DO THIS
Copy the records starting at the line containing "pose: elev=342.5 azim=20.1" and ending at the line containing "Dot at: (239, 183)", switching "Dot" to "Point" and leaving everything else unchanged.

======== RECORD EXCERPTS

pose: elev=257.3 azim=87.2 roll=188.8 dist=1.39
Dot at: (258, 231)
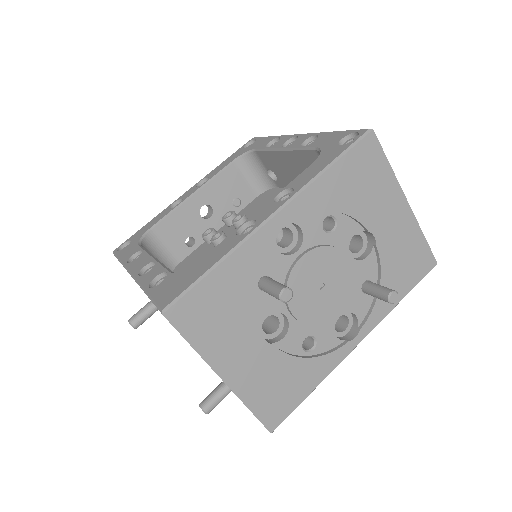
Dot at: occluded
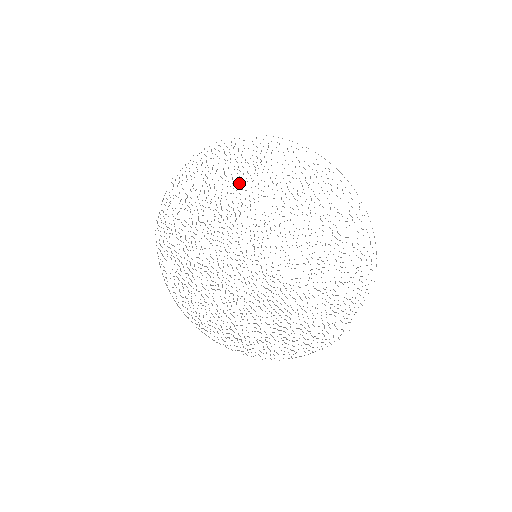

================
======== RECORD EXCERPTS

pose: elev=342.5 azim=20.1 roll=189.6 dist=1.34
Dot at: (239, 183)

================

RESPONSE TO THIS TASK
pose: elev=342.5 azim=20.1 roll=189.6 dist=1.34
Point at: (239, 183)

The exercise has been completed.